Heute morgen hörte ich in den Nachrichten – und las es später im Internet – das Bundesgesundheitsministerium hege neuerdings Zweifel an der Zweckmäßigkeit von Zahnspangen.
Ach?
Solche Zweifel hegte ich schon vor fast dreißig Jahren. Damals war mein Sohn zwölf, und das drohende Schicksal trat in sein Leben in Gestalt eines schmächtigen, bebrillten Mannes im weißen Kittel. ‚Alle anderen Kinder‘ trugen bereits das Geschirr im Mund und der Schulzahnarzt fand auf der Stelle heraus, Arne benötige ebenfalls ganz dringend so ein Ding.
Ich begleitete ihn ungern zum Kieferorthopäden. Der tauchte in Arnes Mundhöhle unter und kam mit folgender Weisheit zurück: wenn dem Kind nicht innerhalb des nächsten Vierteljahres 4 (vier) Backenzähne gezogen würden und er die nächsten drei bis vier Jahre eine Zahnklammer trüge, dann hätte er im Erwachsenenalter unter täglichen, schier unerträglichen Kopfschmerzen und Gleichgewichtsstörungen zu leiden. Weil nämlich der Kieferknochen – und die Weisheitszähne – und überhaupt …
Harmoniesucht gehört nicht zu meinen Schwächen und ich wollte gerade etwas Ausdrucksvolles erwidern, als mein Kind mir Zeichen machte, bitte den Mund zu halten. Auf der Heimfahrt zählte Arne noch einmal auf, wer in seiner Klasse eine Zahnklammer trug. Wir hätten die Sache zeitsparender erledigen können mit der Aufzählung der drei bis vier Personen ohne Zahnspange.
Wir kauften einen hübschen bunten Plastikbehälter für die knappen Momente, in denen der Zahndraht mal nicht in Arnes Mund sitzen würde. Und Reinigungsmittel. Zunächst sollte der hübsche bunte Plastikbehälter allerdings leer bleiben, denn am Anfang hatte Arne seine blitzende silberne Trense Tag und Nacht zu tragen, einige Monate lang.
Nun gehörte mein Sohn dazu. Er war einer von allen.
Bereits am frühen Abend stöhnte er immer wieder, unwillkürlich. Die Zahnspange tat weh. Das hatte der Kieferorthopäde übrigens angekündigt und Schmerzpillen dazu geliefert. Ich las den Beipackzettel und war begeistert. Zwar hätte ich meinem Sohn jederzeit eine Niere gespendet. Ich sah nur nicht ganz ein, dass er sich die bereits ruinieren sollte, bevor er die Pubertät hinter sich hatte.
Gegen neun saß Arne auf seinem Bett und die Tränen liefen ihm über das Gesicht. Er wollte nichts essen. Er verweigerte sogar Eis. An dieser Stelle begann ich, mir sehr ernsthaft Sorgen zu machen.
Gegen zehn konnte er noch nicht schlafen und bat um eine weitere Schmerzpille.
Da ergriff mich heiliger Zorn.
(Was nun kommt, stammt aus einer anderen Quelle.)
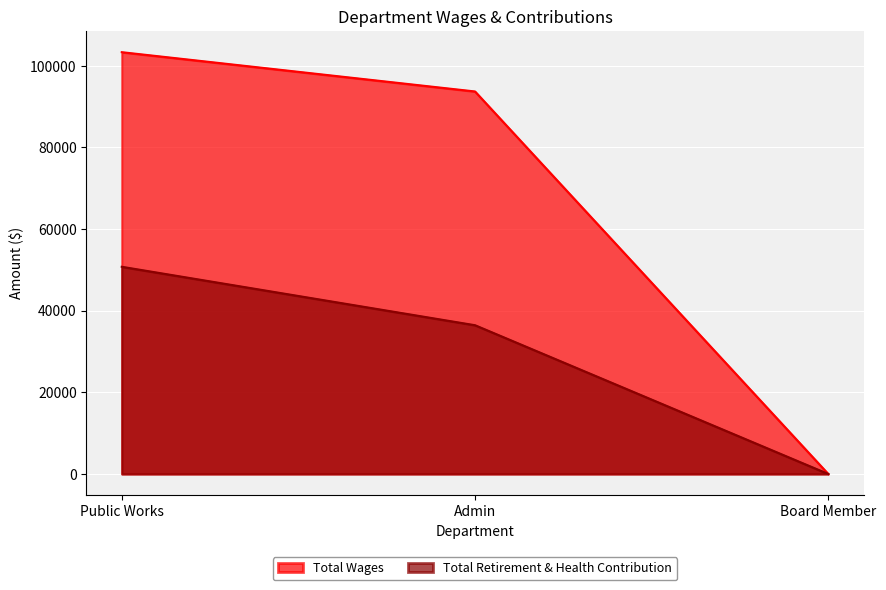

What is the spread (max minus min) of values at Admin?

57269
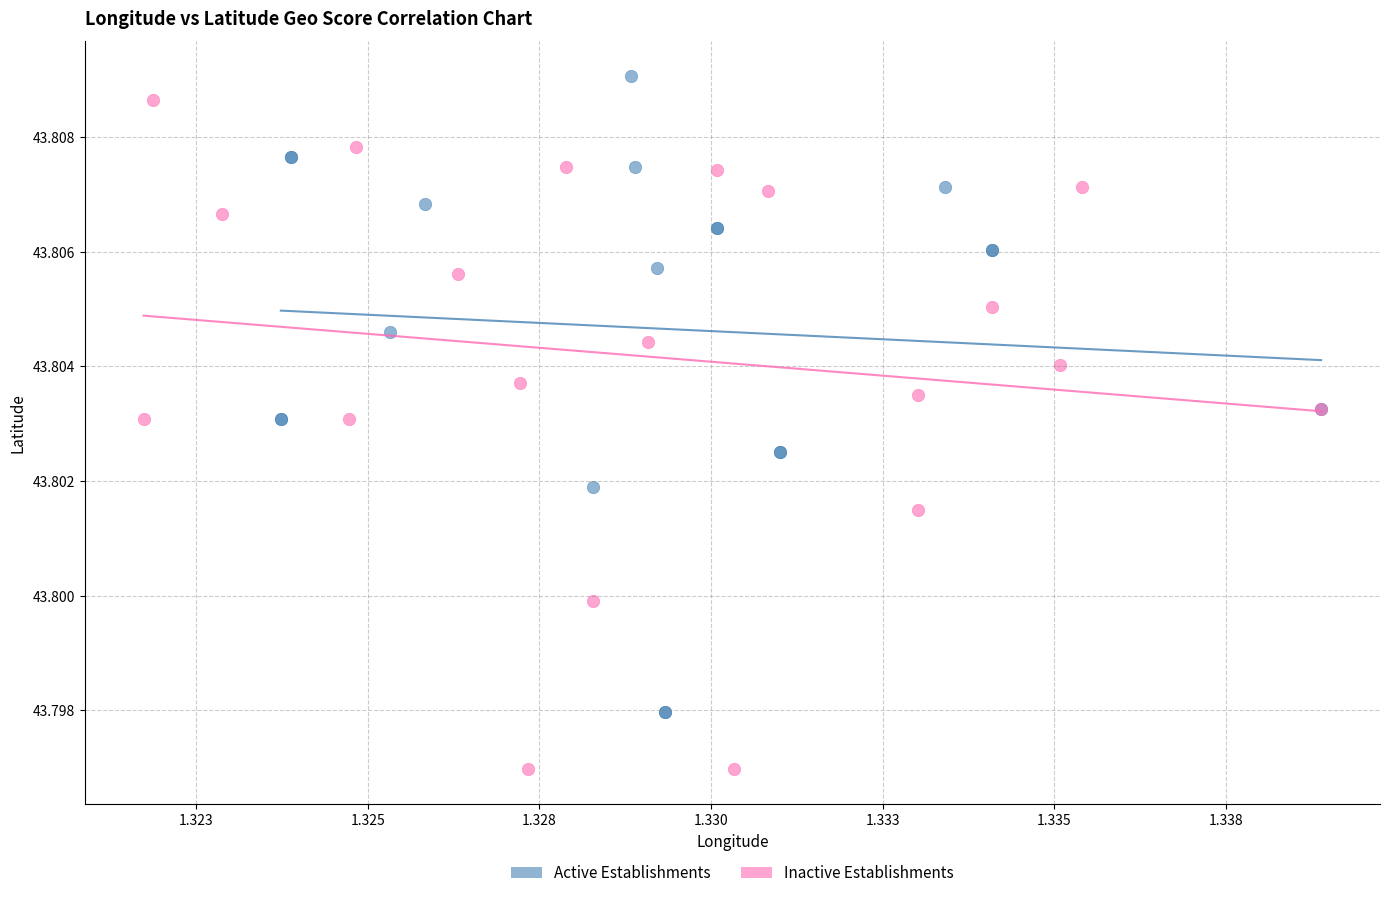

What are all the series names shown in the legend?

Active Establishments, Inactive Establishments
Ich sagte: „Pass auf, es gibt ganz genau zwei Möglichkeiten. Entweder fahren wir morgen früh vor der Schule zu diesem Kerl im weißen Kittel, damit er dir das verdammte Ding auf der Stelle entfernt. Oder ich gehe jetzt in den Keller, hole die Rosenschere und schneide es selber raus!“
Das traute er mir glatt zu (er kannte mich ja) und entschied sich für die erste Möglichkeit. Der Doktor handelte nach meinem Wunsch, wenn auch unter Protest, und bekam doch noch zu hören, was ich von seinen Zukunftsprophezeihungen hielt.
Arne wird in diesem Herbst 40. Soviel ich weiß, sind seine Backenzähne soweit glücklich und froh, er leidet weder an Gleichgewichtsstörungen noch an Kopfschmerzen.